» **Problem requirements**:
A faithful copy of the entries is needed, one that leaves out the pictures.

==== Available records ====

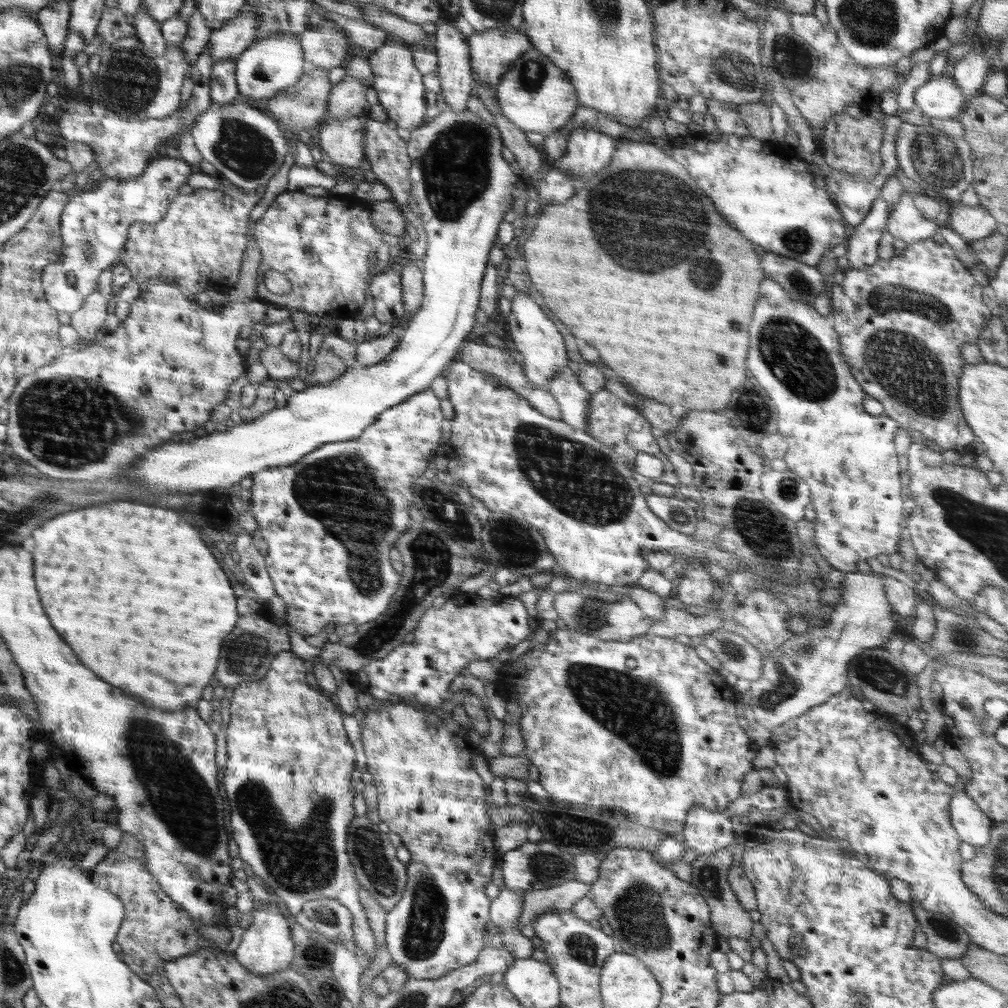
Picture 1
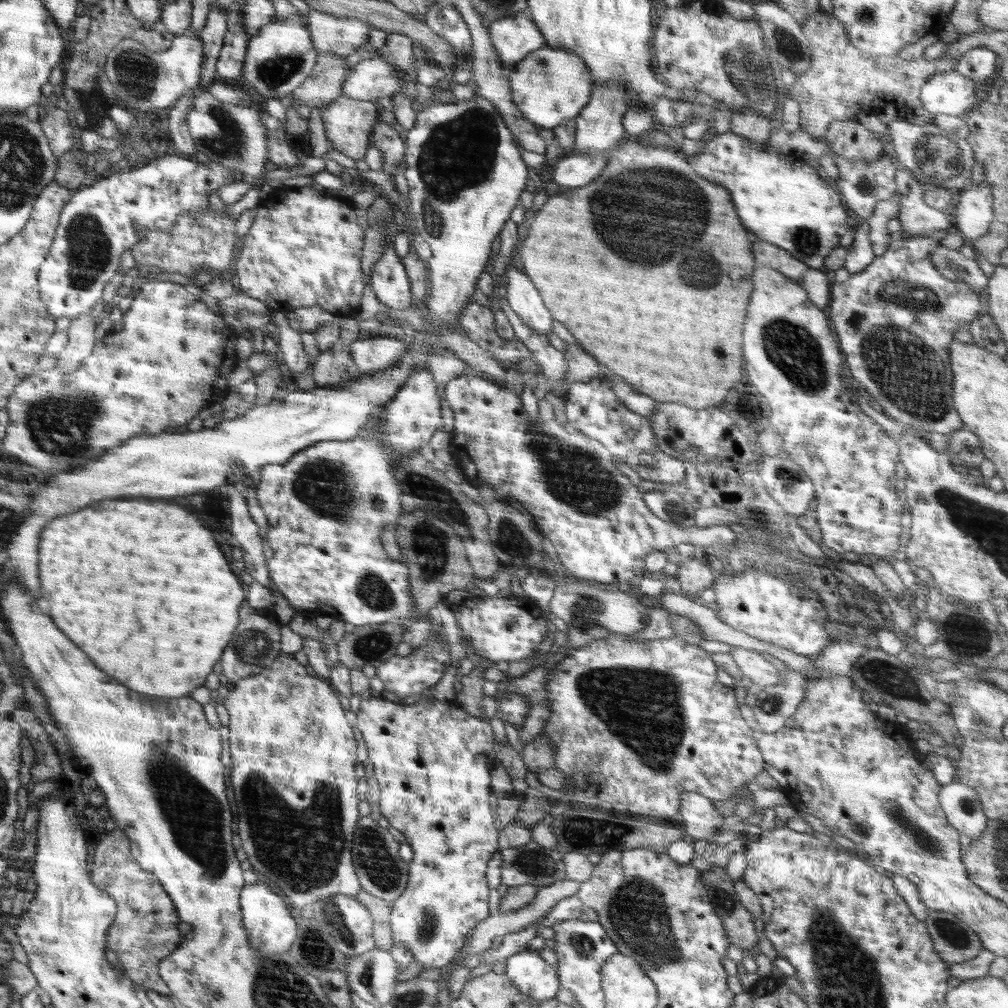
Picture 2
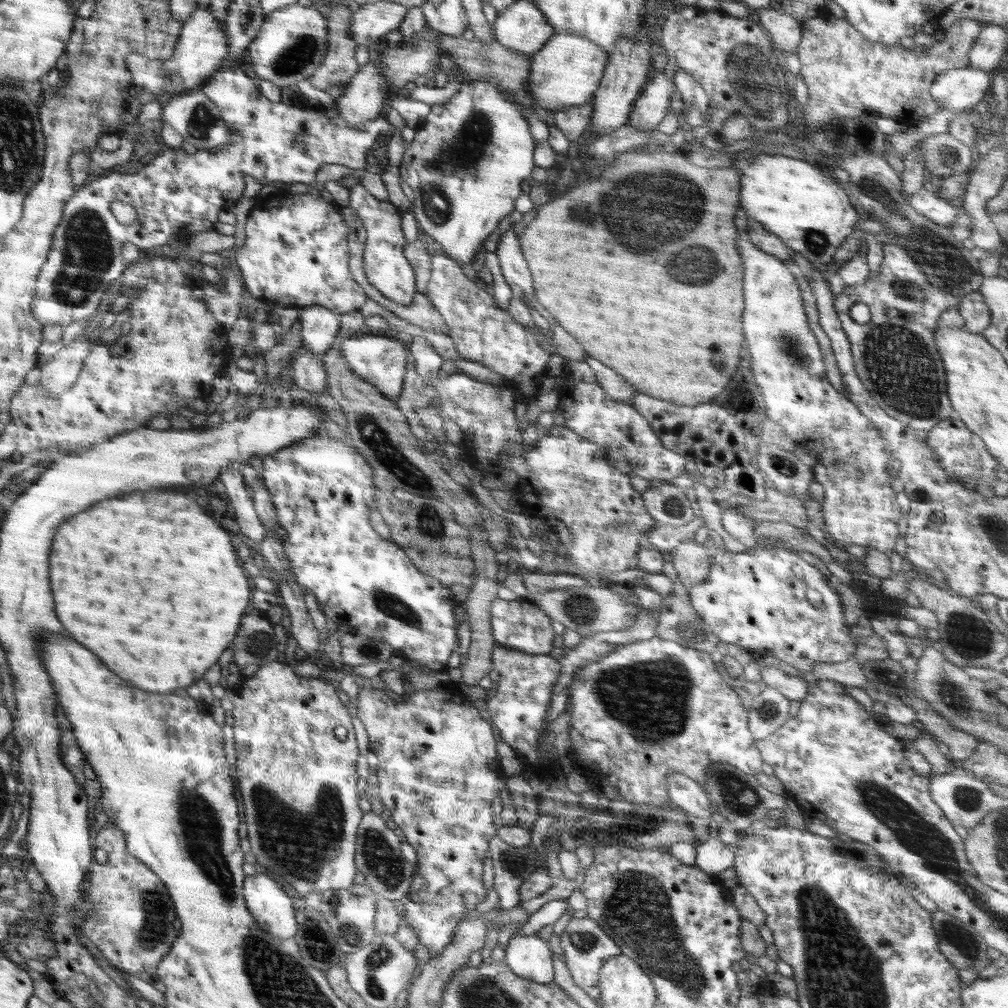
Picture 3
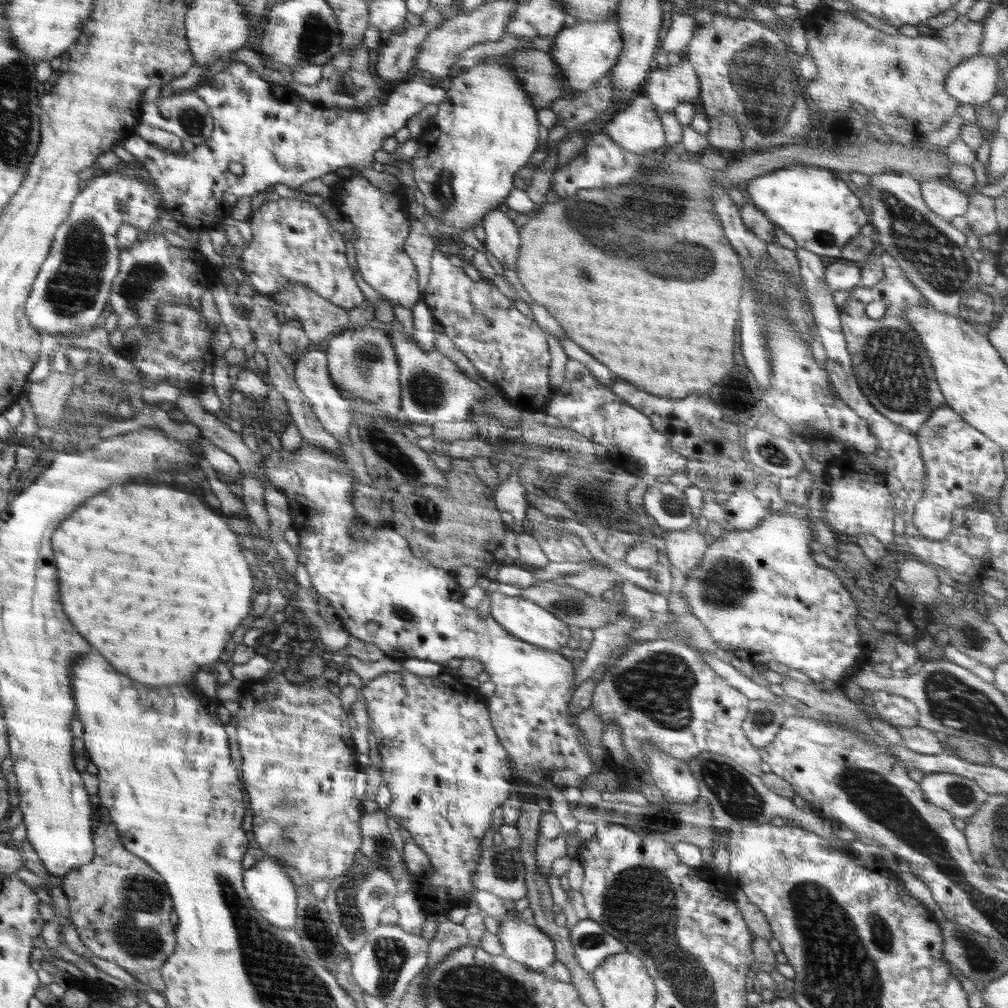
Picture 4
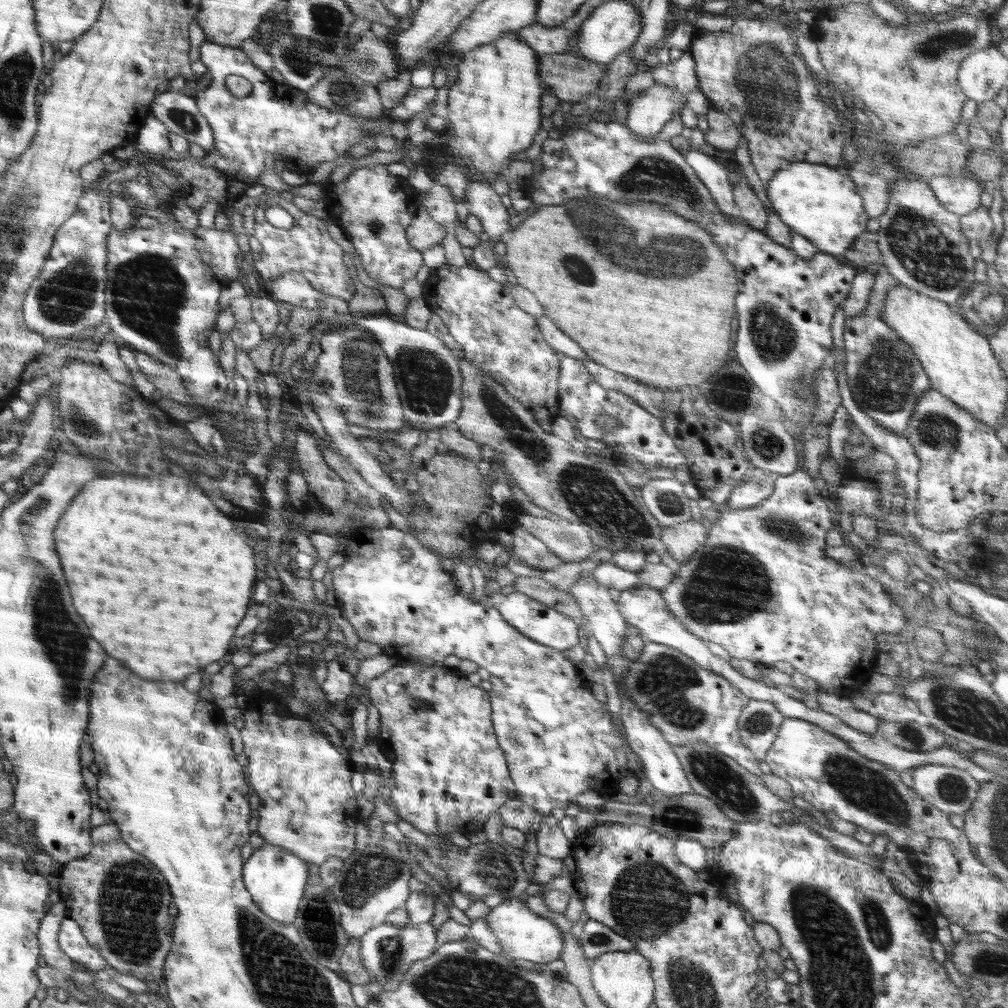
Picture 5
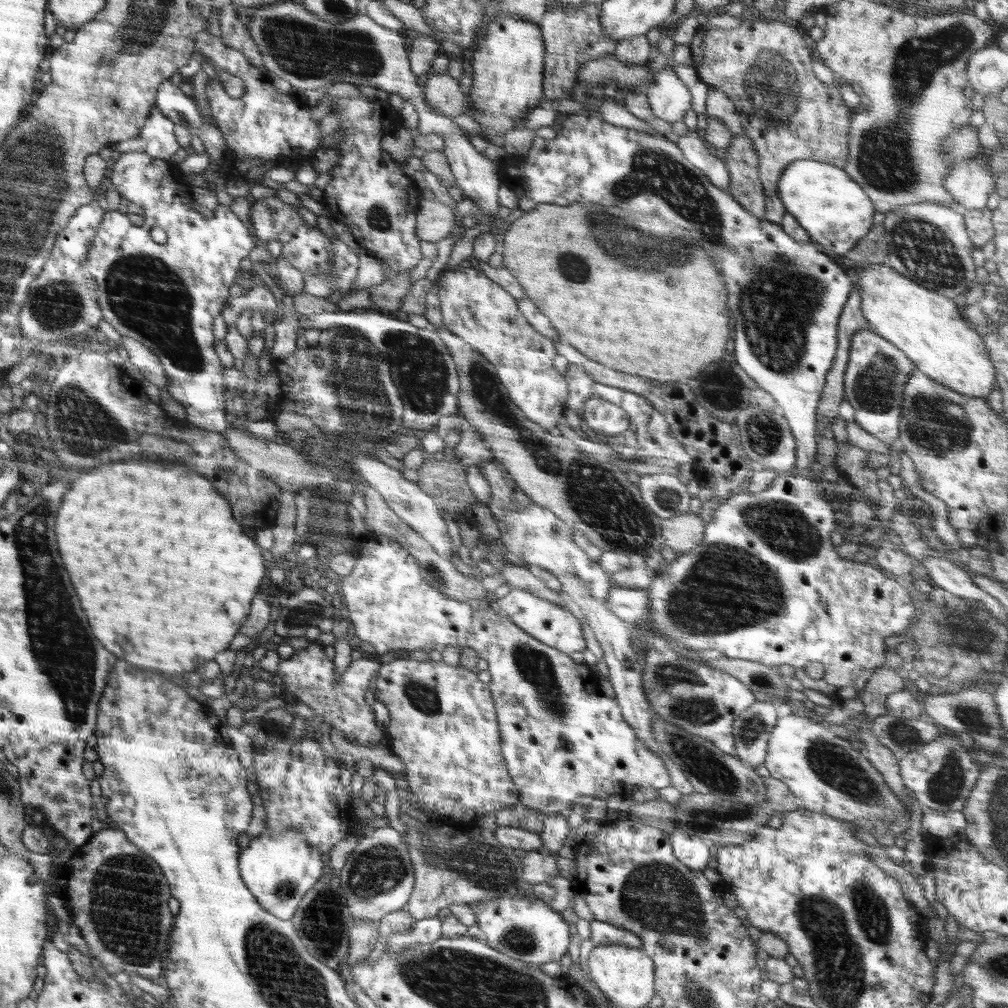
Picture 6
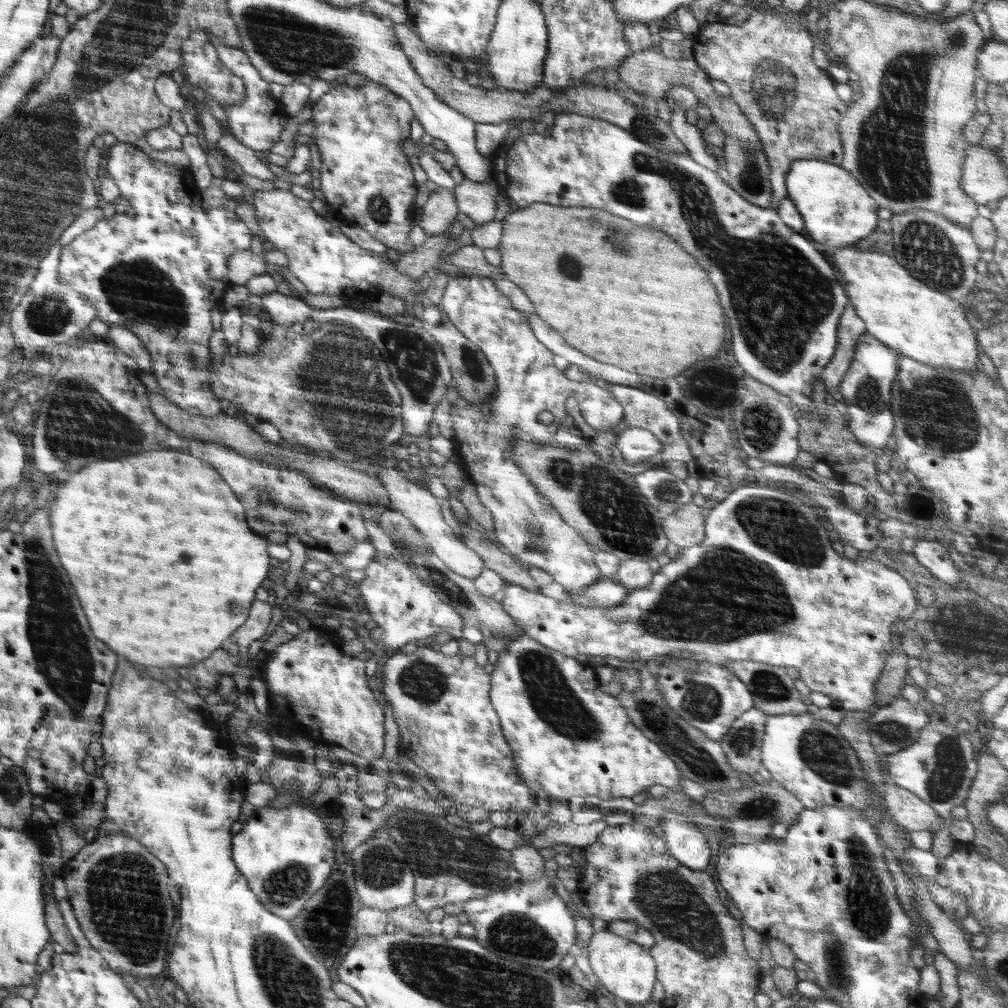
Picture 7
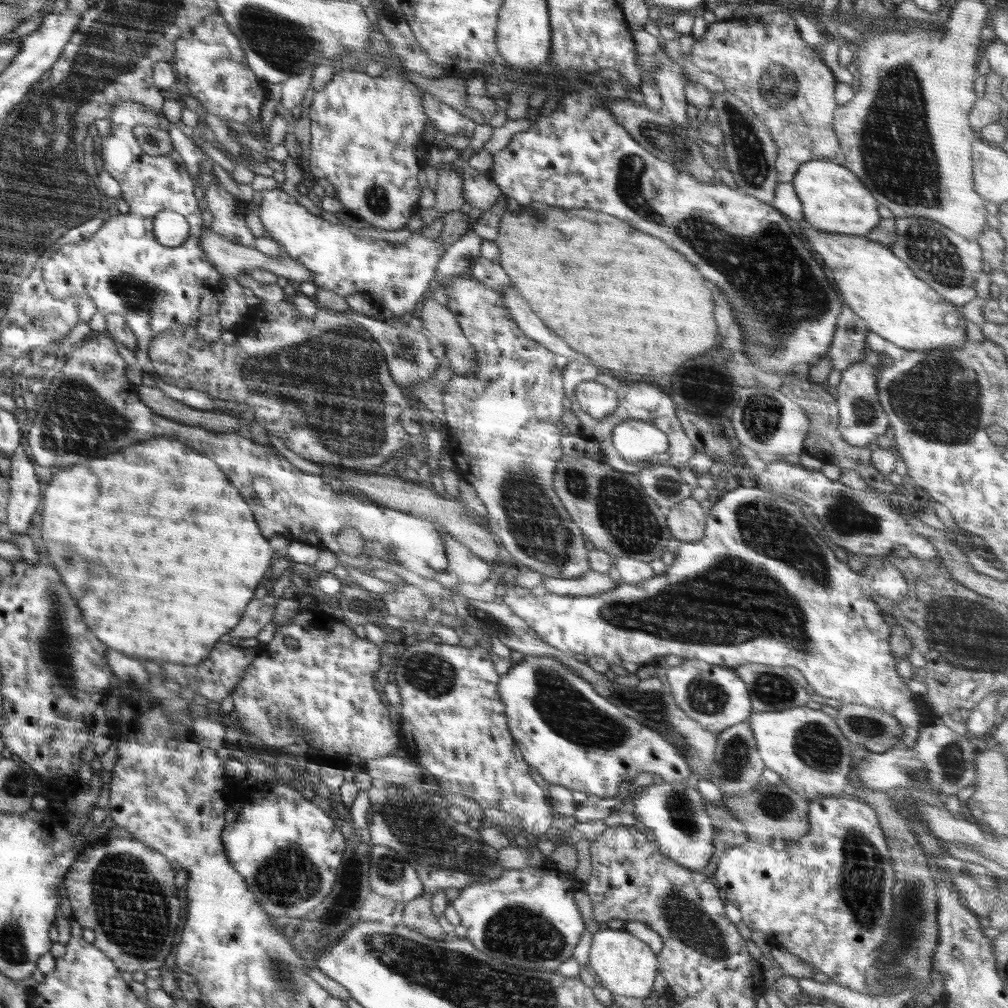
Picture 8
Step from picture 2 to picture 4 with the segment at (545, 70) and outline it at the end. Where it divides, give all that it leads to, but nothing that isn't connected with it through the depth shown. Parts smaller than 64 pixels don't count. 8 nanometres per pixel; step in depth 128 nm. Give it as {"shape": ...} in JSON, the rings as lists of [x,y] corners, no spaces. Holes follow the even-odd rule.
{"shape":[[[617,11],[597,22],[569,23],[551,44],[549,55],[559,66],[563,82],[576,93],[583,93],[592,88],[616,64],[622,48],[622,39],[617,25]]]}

====

» **Task answer**:
Picture 1
Picture 2
Picture 3
Picture 4
Picture 5
Picture 6
Picture 7
Picture 8
Step from picture 2 to picture 4 with the segment at (545, 70) and outline it at the end. Where it divides, give all that it leads to, but nothing that isn't connected with it through the depth shown. Parts smaller than 64 pixels don't count. 8 nanometres per pixel; step in depth 128 nm. Give it as {"shape": ...} in JSON, the rings as lists of [x,y] corners, no spaces. Holes follow the even-odd rule.
{"shape":[[[617,11],[597,22],[569,23],[551,44],[549,55],[559,66],[563,82],[576,93],[583,93],[592,88],[616,64],[622,48],[622,39],[617,25]]]}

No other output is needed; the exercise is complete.